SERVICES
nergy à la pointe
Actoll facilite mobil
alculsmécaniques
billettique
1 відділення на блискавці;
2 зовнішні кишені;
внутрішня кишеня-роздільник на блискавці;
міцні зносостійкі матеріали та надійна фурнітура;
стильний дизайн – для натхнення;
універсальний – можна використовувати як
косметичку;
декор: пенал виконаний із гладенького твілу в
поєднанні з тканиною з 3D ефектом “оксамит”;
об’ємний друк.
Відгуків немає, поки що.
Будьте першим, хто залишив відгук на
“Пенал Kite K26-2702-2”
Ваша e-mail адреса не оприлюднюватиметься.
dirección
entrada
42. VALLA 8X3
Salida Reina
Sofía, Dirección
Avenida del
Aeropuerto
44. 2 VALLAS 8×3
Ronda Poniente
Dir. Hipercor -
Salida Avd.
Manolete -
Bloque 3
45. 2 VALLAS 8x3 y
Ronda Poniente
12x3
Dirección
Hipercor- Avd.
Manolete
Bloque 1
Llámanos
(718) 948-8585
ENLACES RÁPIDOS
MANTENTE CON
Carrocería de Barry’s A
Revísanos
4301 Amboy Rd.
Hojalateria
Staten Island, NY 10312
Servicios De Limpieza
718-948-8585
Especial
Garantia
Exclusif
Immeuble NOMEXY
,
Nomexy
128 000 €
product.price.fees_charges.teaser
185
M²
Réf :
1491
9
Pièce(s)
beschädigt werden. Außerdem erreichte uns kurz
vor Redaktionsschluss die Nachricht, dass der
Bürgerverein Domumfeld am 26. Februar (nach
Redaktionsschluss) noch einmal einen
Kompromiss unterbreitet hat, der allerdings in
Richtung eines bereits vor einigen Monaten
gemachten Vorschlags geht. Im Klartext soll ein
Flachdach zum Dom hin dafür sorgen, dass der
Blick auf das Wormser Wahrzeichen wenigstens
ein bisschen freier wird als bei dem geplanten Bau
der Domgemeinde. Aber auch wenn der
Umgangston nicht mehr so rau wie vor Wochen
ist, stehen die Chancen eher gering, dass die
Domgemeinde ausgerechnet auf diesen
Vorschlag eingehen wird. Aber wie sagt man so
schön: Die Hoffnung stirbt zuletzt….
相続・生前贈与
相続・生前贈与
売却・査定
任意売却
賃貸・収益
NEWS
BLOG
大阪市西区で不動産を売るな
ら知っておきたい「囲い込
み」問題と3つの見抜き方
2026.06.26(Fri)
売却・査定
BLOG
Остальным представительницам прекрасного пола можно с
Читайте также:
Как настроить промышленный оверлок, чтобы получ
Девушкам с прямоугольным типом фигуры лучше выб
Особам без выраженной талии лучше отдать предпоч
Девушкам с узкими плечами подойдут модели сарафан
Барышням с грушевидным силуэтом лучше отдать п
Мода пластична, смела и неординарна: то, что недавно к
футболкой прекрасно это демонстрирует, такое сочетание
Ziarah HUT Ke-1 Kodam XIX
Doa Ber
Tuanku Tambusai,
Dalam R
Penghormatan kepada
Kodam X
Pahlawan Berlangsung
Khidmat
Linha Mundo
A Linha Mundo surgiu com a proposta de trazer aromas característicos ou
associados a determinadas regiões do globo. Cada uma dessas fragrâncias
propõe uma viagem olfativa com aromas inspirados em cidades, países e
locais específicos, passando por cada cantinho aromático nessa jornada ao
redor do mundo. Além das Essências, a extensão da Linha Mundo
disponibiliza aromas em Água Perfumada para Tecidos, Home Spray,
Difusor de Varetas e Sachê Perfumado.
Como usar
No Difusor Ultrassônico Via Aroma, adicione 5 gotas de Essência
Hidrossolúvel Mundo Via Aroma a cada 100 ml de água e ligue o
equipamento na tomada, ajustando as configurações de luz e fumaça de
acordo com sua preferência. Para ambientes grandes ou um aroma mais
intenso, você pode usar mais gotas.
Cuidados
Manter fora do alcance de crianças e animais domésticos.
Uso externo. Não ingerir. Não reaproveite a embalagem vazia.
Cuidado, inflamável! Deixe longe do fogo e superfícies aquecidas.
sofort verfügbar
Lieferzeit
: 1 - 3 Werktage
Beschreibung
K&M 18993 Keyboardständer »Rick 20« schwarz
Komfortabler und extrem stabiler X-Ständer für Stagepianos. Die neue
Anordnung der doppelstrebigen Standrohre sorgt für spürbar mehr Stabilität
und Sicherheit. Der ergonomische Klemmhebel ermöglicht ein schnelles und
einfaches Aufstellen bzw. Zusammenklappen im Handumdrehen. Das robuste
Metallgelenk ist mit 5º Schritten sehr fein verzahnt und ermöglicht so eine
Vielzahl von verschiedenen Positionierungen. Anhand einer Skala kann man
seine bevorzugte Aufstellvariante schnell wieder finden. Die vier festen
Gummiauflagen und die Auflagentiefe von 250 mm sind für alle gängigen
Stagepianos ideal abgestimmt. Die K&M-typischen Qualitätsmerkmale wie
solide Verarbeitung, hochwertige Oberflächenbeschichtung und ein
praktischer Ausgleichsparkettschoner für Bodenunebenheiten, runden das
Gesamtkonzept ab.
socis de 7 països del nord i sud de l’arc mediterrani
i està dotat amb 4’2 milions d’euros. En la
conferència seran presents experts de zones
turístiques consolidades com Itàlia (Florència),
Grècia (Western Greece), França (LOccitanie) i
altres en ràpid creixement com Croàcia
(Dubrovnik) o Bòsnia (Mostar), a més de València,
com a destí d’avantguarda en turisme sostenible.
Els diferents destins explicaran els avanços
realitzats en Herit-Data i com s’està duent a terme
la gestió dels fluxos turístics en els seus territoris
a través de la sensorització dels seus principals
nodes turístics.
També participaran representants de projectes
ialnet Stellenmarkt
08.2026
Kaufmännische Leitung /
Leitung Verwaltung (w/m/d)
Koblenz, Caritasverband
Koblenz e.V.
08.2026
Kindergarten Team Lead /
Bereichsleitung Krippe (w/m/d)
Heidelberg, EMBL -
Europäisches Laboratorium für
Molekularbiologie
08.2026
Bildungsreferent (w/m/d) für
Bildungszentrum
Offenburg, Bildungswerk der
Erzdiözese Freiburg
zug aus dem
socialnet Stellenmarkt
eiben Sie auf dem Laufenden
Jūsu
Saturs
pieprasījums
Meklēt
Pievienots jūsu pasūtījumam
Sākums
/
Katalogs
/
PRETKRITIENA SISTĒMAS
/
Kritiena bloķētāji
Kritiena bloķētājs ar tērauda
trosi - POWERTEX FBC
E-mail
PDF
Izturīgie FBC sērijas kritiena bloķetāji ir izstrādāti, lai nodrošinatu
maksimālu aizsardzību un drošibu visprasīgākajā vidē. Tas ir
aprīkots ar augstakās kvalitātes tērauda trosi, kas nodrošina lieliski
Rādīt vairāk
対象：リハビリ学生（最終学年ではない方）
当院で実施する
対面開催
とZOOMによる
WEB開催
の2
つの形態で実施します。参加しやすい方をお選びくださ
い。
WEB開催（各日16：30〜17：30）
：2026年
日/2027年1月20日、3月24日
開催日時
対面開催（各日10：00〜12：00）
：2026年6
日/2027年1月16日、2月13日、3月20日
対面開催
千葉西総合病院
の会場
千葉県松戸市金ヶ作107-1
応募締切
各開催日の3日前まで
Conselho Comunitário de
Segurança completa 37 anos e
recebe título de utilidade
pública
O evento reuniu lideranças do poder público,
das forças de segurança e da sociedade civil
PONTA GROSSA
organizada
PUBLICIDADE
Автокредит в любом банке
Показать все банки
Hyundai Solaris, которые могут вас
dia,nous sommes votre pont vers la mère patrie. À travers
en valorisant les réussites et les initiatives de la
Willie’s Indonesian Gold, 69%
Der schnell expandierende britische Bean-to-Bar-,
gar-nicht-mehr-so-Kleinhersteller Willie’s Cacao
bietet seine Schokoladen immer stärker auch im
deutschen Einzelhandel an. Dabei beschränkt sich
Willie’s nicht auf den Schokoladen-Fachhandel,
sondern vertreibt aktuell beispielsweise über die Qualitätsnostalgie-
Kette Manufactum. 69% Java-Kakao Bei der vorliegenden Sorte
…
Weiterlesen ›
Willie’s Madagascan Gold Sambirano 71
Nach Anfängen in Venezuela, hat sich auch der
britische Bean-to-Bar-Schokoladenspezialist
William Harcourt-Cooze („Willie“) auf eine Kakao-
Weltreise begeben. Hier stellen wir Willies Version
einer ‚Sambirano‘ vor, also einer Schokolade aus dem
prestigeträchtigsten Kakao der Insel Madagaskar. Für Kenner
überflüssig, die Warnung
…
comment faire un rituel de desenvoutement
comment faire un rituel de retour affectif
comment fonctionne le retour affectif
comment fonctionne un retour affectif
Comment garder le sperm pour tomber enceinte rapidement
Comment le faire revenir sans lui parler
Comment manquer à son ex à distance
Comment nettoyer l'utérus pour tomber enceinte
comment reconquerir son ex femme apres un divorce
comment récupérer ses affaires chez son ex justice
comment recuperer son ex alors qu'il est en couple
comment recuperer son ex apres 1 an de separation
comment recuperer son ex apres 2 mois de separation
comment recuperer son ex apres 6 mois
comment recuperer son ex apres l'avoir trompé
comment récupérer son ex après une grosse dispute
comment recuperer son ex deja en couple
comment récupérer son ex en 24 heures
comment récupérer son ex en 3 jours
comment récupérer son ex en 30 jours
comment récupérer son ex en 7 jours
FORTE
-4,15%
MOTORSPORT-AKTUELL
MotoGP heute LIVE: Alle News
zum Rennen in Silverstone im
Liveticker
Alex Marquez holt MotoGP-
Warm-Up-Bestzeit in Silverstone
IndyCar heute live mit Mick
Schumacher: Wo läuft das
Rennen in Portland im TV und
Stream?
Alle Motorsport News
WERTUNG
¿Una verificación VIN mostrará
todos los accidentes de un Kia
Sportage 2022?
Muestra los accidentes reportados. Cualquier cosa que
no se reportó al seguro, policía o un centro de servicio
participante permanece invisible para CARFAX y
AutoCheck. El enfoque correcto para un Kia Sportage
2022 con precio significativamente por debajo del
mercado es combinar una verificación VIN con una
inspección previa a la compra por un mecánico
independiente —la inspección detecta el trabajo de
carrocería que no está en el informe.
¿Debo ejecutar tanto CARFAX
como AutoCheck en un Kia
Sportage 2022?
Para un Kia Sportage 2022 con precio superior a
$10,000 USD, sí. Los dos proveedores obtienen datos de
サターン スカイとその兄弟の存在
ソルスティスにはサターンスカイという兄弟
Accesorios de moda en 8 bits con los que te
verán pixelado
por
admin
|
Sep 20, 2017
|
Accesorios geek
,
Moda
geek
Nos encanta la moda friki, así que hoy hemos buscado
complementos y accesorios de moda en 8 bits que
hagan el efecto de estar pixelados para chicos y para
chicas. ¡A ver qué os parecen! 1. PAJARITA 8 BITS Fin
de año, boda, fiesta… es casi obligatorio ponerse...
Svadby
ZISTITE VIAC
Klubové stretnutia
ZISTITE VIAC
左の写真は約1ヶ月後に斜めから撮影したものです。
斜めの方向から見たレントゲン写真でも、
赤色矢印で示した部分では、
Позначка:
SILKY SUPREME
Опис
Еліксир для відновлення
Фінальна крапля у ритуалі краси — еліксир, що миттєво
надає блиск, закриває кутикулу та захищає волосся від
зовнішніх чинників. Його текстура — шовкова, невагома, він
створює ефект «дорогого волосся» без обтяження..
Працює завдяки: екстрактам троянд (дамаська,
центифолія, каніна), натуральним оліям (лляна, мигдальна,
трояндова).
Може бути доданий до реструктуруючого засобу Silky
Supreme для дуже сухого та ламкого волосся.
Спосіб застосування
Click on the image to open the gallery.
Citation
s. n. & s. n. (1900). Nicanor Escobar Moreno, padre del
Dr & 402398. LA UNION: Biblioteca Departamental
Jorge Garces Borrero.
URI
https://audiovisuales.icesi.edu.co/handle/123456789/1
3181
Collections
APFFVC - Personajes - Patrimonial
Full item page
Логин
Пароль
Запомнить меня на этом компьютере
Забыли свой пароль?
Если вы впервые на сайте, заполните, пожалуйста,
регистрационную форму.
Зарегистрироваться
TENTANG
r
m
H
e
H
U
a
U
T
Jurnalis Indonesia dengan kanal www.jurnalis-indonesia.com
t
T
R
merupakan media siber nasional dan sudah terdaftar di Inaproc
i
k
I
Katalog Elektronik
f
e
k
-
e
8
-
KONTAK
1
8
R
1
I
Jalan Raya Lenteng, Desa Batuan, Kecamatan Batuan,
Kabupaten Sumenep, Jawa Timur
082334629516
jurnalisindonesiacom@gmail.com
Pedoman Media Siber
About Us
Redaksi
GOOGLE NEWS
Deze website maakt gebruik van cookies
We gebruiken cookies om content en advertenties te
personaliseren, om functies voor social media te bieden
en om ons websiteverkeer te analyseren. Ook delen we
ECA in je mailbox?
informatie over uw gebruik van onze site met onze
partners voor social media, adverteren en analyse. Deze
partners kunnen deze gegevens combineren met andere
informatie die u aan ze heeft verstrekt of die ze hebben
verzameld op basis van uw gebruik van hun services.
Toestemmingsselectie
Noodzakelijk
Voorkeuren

—————

### [TASK DIRECTIONS]
Please reproduce the records, starting at the beginning and ending at the line that contains "Ваша e-mail адреса не оприлюднюватиметься.", with "блискавці" swapped for "застібці" and everything else kept the same.

### [SOLUTION]
SERVICES
nergy à la pointe
Actoll facilite mobil
alculsmécaniques
billettique
1 відділення на застібці;
2 зовнішні кишені;
внутрішня кишеня-роздільник на застібці;
міцні зносостійкі матеріали та надійна фурнітура;
стильний дизайн – для натхнення;
універсальний – можна використовувати як
косметичку;
декор: пенал виконаний із гладенького твілу в
поєднанні з тканиною з 3D ефектом “оксамит”;
об’ємний друк.
Відгуків немає, поки що.
Будьте першим, хто залишив відгук на
“Пенал Kite K26-2702-2”
Ваша e-mail адреса не оприлюднюватиметься.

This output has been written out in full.